Please count the lines below that contain the word "PRINT", and reply with that number alone.

Recorded data section start

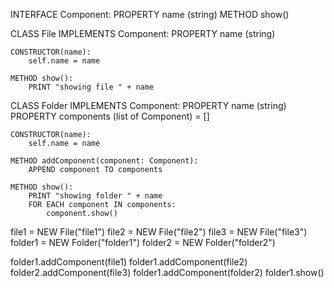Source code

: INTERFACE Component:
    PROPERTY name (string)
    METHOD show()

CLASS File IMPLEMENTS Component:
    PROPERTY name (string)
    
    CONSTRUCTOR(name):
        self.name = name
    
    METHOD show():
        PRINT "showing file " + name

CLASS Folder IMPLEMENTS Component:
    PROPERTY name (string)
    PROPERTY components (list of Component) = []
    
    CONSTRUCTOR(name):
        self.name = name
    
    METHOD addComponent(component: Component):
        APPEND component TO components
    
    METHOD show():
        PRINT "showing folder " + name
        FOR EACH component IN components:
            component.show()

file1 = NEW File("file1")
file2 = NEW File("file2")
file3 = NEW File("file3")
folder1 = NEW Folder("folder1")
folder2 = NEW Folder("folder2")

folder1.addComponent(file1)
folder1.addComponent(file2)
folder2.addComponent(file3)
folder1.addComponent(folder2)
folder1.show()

Recorded data section end

Completed exercise =
2